黄宝斥道,“闭嘴。她真要抢还会明着说?人家开个玩笑都听不出来。”
黄家驹呐呐不言。
黄宝抱拳,“小儿无礼,得罪女侠。还是一句话,请女侠放了郑三山,就是让他倾家荡产也拿不出2000大洋。”
郑三山听黄宝为他求情,心生感激。
“哈哈哈哈!”格格晃着手绢,“不拿钱也行,短刀会的人得留点东西。”
“什么东西?”郑三山问的心里发虚,多年的经验告诉他,这东西得和2万大洋等值。
“一人一只手!”格格轻轻说出,呼啦,厅里的人吓退好几步,谁也想不到娇滴滴的女人竟会说出这样狠辣的话。
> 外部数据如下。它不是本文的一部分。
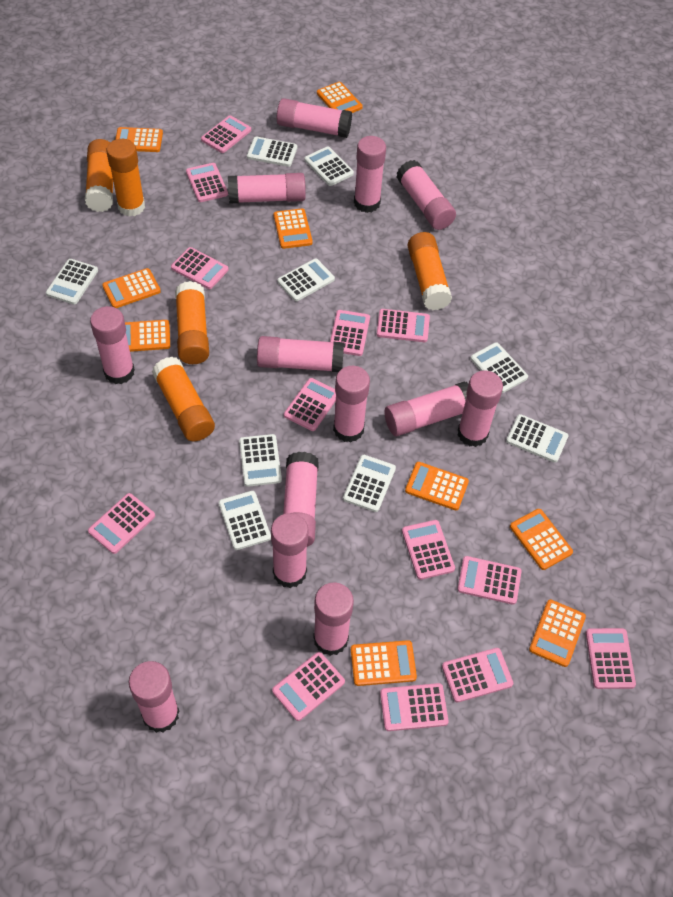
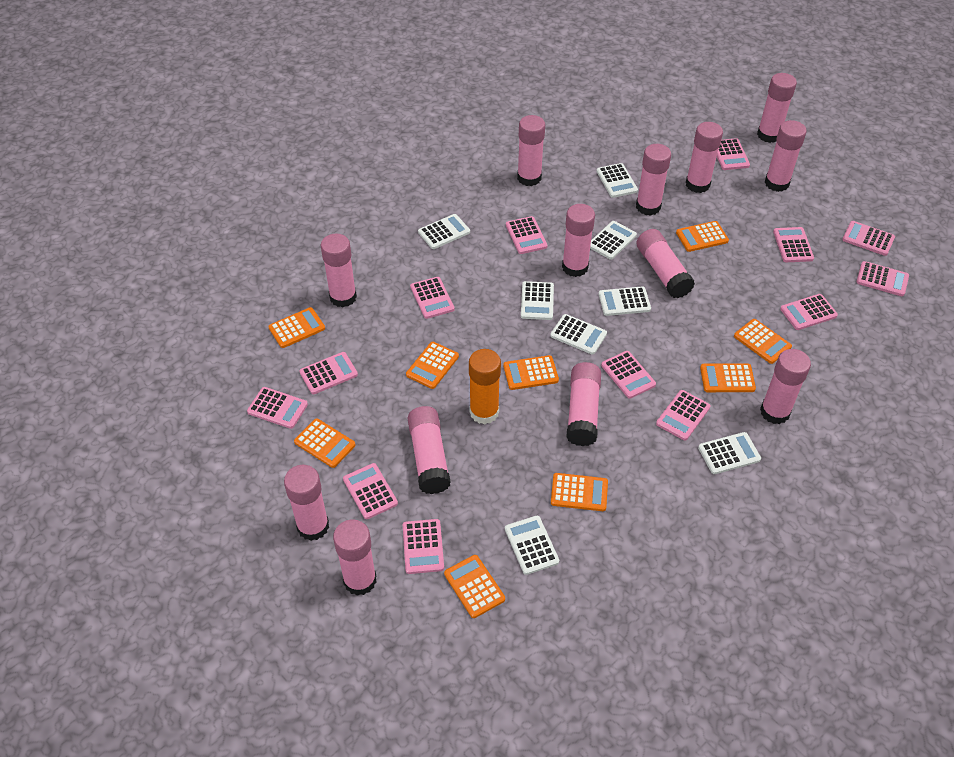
orange glue stick: [85,139,113,212] [106,139,145,217] [152,357,215,442] [175,281,209,364] [407,232,452,310] = 5 -> [469,349,501,424] = 1
white calculator: [46,259,98,305] [219,491,271,550] [239,434,282,487] [247,136,297,167] [277,259,335,301] [305,146,354,186] [343,455,396,512] [471,342,528,393] [506,414,569,463] = 9 -> [418,214,470,249] [505,516,559,575] [521,281,554,320] [550,314,607,355] [590,221,637,260] [596,163,638,198] [599,287,651,316] [698,432,761,474] = 8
郑三山脸色难看,依自己和手下人的身手对付这个歹毒女人和刀疤大汉尚无胜算,更何况对方还有八九个手下。短刀会众脸色惨然,帮主都蔫了,哪个还敢动手。
韩大个站起,“这位夫人,太狠了吧!郑帮主,还是赔钱算啦。”
格格轻笑,“谁想插话,可以,得亮亮本事,不然,哪儿凉快呆哪儿去!”
上百个看热闹的起哄,“对啊!”“韩大个,亮亮本事啊!”“别让娘们吓怕啦!”
韩大个脸上挂不住,正要上前动手,嘭,被身后一人抓住,“韩区长,有话好好说,县官不如现管,人家一亩三分地,有主儿!”
韩大个忍住怒气,坐回。他身后那人朝着西一欧诡秘一笑,石头看的清楚,正是鸭子。鸭子向西一欧点点头,压低毡帽,转过身去。
西一欧、石头心里窃喜,明白,至少牺盟会这边不是敌人。
看热闹的又乱起哄,牺盟会示弱,美女风头更上一层。
格格没看见鸭子,得势不让人,口气不减,“还有谁?想替人出头,快站出来!”
“嘟!大胆!”郭得缸脸上挂不住,黄宝、郑三山平常月月孝敬,一个小女子当着几百个人的面上还这么嚣张,自己这个保安团长脸往哪儿搁?
王春雨脸上也不悦,看着柳天罡面熟,打个圆场,“小姑娘,没事回家抱孩子去,别来这抛头露面惹事非!”
郭得缸呲着黄牙,“反了,反了,没有王法啦!”
手下几个团丁举着枪,“退后,退后。”
格格眼中闪现寒光、手指背后,袖子里滑下一只飞镖,西一欧等在后都是大惊,母老虎要杀官?呼啦,几个人站起来。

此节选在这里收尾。